"Je gagnais 1.800 euros brut après un bac+8, bon courage pour attirer les chercheurs (à 300.000 dollars l'année) qui veulent fuir Trump"

"La France veut attirer les chercheurs américains qui veulent fuir l'Amérique de Donald Trump? C'est tout à fait louable. J'aime la recherche, donc je suis pour qu'on accueille des chercheurs. Mais je dis "bon courage".
Car penser qu'on va y arriver c'est nier complètement la réalité de la recherche dans notre pays. Le problème, c'est qu'on veut accueillir des chercheurs quand on est en train de détruire la recherche française.
Il faut savoir qu'en 2025, les coupes budgétaires pour l'enseignement supérieur et la recherche sont de 493,3 millions d'euros. Il y a une diminution du nombre de nouveaux doctorants de 10% depuis 2011. Les chercheurs se battent avec des techniques de bouts de ficelle qui ne sont plus utilisées aux Etats-Unis. Il pleut dans les couloirs des laboratoires français, les chercheurs utilisent des techniques des années 80 pour réduire les budgets quitte à mettre en danger la vie des techniciens et étudiants. Et on peut multiplier les exemples.

Il faut comprendre le parcours du combattant que vive les jeunes chercheurs qui espèrent avoir un poste de chercheur en France. Moi, j'avais fait ma thèse après une classe préparatoire et une école d'ingénieur. J'en suis donc à bac + 8 pour m'entendre dire par ma directrice de thèse: "C'est super que ton petit ami gagne bien sa vie, ton salaire de chercheur, ça sera ton argent de poche."
Après avoir fait un BAC+8, on peut espérer être indépendante financièrement quand même. Je n'avais pas fait tout cela pour devoir choisir entre mon indépendance et mon rêve de devenir chercheur. C'était pourtant le message de ma directrice de thèse.

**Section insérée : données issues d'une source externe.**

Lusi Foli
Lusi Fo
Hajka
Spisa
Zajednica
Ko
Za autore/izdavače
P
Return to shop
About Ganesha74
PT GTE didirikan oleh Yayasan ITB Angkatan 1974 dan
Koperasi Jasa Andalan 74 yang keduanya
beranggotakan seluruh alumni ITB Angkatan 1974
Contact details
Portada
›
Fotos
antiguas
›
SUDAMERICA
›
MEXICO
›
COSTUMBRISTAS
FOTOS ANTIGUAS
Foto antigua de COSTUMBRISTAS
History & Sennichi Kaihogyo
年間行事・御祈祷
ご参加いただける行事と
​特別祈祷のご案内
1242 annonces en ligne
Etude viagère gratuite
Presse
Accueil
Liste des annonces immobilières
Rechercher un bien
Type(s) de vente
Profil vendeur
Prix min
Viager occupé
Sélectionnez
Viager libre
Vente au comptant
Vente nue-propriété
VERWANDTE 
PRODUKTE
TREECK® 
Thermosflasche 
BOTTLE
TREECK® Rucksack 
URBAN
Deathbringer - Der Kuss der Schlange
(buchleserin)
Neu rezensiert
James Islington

Quand vous avez fait ce bac + 8, vous partez pour 10 ans de postdoc. Qu'est-ce qu'un postdoc ? Un CDD. Donc 10 ans de CDD,ce qui vous emmène vers 36 ans. 10 ans de CDD, où vous êtes obligé de partir au moins une fois à l'étranger. Déjà, il faut que votre conjoint vous suive sans être sure de pouvoir revenir un jour en France.
Et quand vous êtes en capacité de postuler, donc 10 ans plus tard, pour devenir chercheur, il y a un poste pour 250 candidats dans certaines filières. C'est plus du tout une question de mérite, c'est une question de loto. C'est le loto en concurrence avec tous ceux qui ont travaillé comme des dingues pour avoir le droit d'avoir un ticket. Et là, vous espérez être celui qui va obtenir le poste sur les 250 pour un salaire de... 1.800 euros bruts.
Entre 150.000 et 300.000 dollars à l'année
Dans ma spécialité la biologie, un chercheur aux US gagne entre 150.000 et 300.000 dollars à l'année selon les spécialités et l'institution.
Qui va venir en France pour 1.800 euros brut? D'ailleurs les quelque chercheurs qui étaient venus lors du premier mandat de Trump sont d'ailleurs déjà repartis.
Moi, j'ai préféré changer de carrière car je me disais que j'allais avoir trop de frustration. Je ne suis pas à la recherche de l'argent mais c'est une reconnaissance.
J'aurais pu partir à l'étranger mais je ne l'ai pas souhaité. J'estimais que la France m'avait payé mes études et j'avais envie de rendre à mon pays cet investissement en créant de la valeur ici.
Mais le pire, c'est que ces conditions de précarité mettent en partie aussi en danger la santé des chercheurs. Moi, j'ai beaucoup d'exemples de jeunes qui ont fait des malaises d'épuisement, mais qui sont quand même venues travailler au labo le matin parce qu'elles avaient des cellules ou des expériences à faire, qui dormaient sous les bureaux pour pouvoir faire des expériences la nuit. Il y a une jeune femme dans le laboratoire, où moi, j'ai fait ma thèse, qui est décédée à 33 ans. Elle était en CDD de technicienne. Elle est décédée parce qu'elle s'est contaminée, parce qu'elle avait été mal formée à la sécurité.
Alors, quand j'entends dire qu'on fait la danse du ventre pour ramener 30 chercheurs, je trouve que c'est humiliant pour des gens qui ont sacrifié leur vie pour essayer de maintenir le pays avec un certain niveau de science. Car ne l'oublions pas, on n'est rien sans la science."